> [Saved entries]:
Start of Block
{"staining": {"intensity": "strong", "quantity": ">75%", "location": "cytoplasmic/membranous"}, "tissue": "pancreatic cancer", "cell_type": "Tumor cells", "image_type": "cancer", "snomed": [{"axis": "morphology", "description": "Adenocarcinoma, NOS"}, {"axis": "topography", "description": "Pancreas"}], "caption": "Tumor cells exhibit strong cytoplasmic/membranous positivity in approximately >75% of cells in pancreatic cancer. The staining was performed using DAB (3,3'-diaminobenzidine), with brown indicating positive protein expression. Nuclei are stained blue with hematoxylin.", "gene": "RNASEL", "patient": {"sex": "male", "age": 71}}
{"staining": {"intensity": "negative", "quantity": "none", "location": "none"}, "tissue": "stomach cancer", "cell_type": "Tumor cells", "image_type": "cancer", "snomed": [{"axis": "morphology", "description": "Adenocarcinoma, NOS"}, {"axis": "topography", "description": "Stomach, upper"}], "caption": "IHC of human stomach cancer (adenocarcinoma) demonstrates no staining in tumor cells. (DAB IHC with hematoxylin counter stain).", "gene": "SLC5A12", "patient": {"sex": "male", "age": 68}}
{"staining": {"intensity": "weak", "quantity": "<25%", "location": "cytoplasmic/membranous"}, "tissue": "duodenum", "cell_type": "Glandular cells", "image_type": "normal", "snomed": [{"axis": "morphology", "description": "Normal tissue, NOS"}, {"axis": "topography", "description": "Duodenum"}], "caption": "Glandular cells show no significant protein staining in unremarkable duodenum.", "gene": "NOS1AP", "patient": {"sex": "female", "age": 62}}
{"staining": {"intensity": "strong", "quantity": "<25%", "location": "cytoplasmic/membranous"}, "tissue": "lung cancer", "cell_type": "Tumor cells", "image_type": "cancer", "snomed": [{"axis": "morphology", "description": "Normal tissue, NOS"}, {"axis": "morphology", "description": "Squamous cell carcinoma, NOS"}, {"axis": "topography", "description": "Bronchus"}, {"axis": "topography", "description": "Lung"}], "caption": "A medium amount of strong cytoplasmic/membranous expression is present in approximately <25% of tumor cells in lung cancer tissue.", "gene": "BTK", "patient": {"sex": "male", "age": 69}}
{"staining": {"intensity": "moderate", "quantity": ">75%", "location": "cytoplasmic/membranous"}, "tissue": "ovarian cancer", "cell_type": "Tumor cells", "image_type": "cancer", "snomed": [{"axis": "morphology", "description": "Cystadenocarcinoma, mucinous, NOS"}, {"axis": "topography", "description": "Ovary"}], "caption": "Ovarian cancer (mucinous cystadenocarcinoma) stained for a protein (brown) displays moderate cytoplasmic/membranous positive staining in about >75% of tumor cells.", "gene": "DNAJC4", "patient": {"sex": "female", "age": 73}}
End of Block
> [What you need to do]:
Transcribe the full set of records precisely.

> [Solution for this exercise]:
{"staining": {"intensity": "strong", "quantity": ">75%", "location": "cytoplasmic/membranous"}, "tissue": "pancreatic cancer", "cell_type": "Tumor cells", "image_type": "cancer", "snomed": [{"axis": "morphology", "description": "Adenocarcinoma, NOS"}, {"axis": "topography", "description": "Pancreas"}], "caption": "Tumor cells exhibit strong cytoplasmic/membranous positivity in approximately >75% of cells in pancreatic cancer. The staining was performed using DAB (3,3'-diaminobenzidine), with brown indicating positive protein expression. Nuclei are stained blue with hematoxylin.", "gene": "RNASEL", "patient": {"sex": "male", "age": 71}}
{"staining": {"intensity": "negative", "quantity": "none", "location": "none"}, "tissue": "stomach cancer", "cell_type": "Tumor cells", "image_type": "cancer", "snomed": [{"axis": "morphology", "description": "Adenocarcinoma, NOS"}, {"axis": "topography", "description": "Stomach, upper"}], "caption": "IHC of human stomach cancer (adenocarcinoma) demonstrates no staining in tumor cells. (DAB IHC with hematoxylin counter stain).", "gene": "SLC5A12", "patient": {"sex": "male", "age": 68}}
{"staining": {"intensity": "weak", "quantity": "<25%", "location": "cytoplasmic/membranous"}, "tissue": "duodenum", "cell_type": "Glandular cells", "image_type": "normal", "snomed": [{"axis": "morphology", "description": "Normal tissue, NOS"}, {"axis": "topography", "description": "Duodenum"}], "caption": "Glandular cells show no significant protein staining in unremarkable duodenum.", "gene": "NOS1AP", "patient": {"sex": "female", "age": 62}}
{"staining": {"intensity": "strong", "quantity": "<25%", "location": "cytoplasmic/membranous"}, "tissue": "lung cancer", "cell_type": "Tumor cells", "image_type": "cancer", "snomed": [{"axis": "morphology", "description": "Normal tissue, NOS"}, {"axis": "morphology", "description": "Squamous cell carcinoma, NOS"}, {"axis": "topography", "description": "Bronchus"}, {"axis": "topography", "description": "Lung"}], "caption": "A medium amount of strong cytoplasmic/membranous expression is present in approximately <25% of tumor cells in lung cancer tissue.", "gene": "BTK", "patient": {"sex": "male", "age": 69}}
{"staining": {"intensity": "moderate", "quantity": ">75%", "location": "cytoplasmic/membranous"}, "tissue": "ovarian cancer", "cell_type": "Tumor cells", "image_type": "cancer", "snomed": [{"axis": "morphology", "description": "Cystadenocarcinoma, mucinous, NOS"}, {"axis": "topography", "description": "Ovary"}], "caption": "Ovarian cancer (mucinous cystadenocarcinoma) stained for a protein (brown) displays moderate cytoplasmic/membranous positive staining in about >75% of tumor cells.", "gene": "DNAJC4", "patient": {"sex": "female", "age": 73}}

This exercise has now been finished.